→ **THE TASK**
Output only the lines of the entries that follow, starting at the one with "globe [632,155,690,210] -> none" and running down to the one with "none -> book [540,235,582,255]", both included and unchanged.

→ **INPUT DATA**

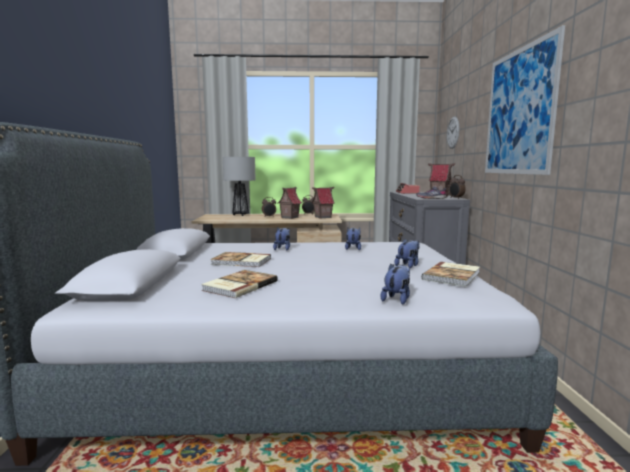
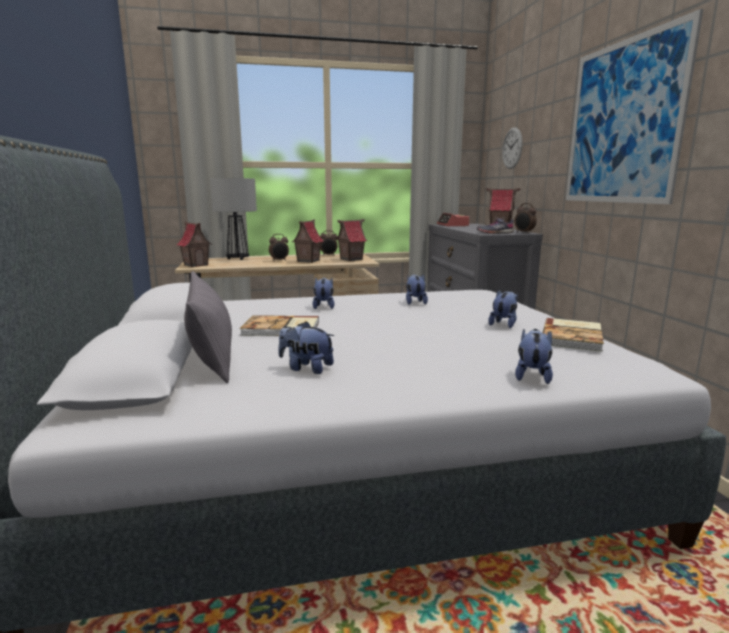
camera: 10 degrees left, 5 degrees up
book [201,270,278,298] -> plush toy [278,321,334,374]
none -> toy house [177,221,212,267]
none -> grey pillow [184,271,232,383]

* * *

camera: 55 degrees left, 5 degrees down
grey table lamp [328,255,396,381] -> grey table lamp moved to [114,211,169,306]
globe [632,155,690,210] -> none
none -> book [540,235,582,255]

--

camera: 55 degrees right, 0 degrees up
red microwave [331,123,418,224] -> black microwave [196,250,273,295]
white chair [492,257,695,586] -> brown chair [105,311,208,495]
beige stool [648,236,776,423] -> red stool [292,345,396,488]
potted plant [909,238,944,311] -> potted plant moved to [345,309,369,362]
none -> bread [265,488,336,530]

→ **OUTPUT FOR THIS TASK**
globe [632,155,690,210] -> none
none -> book [540,235,582,255]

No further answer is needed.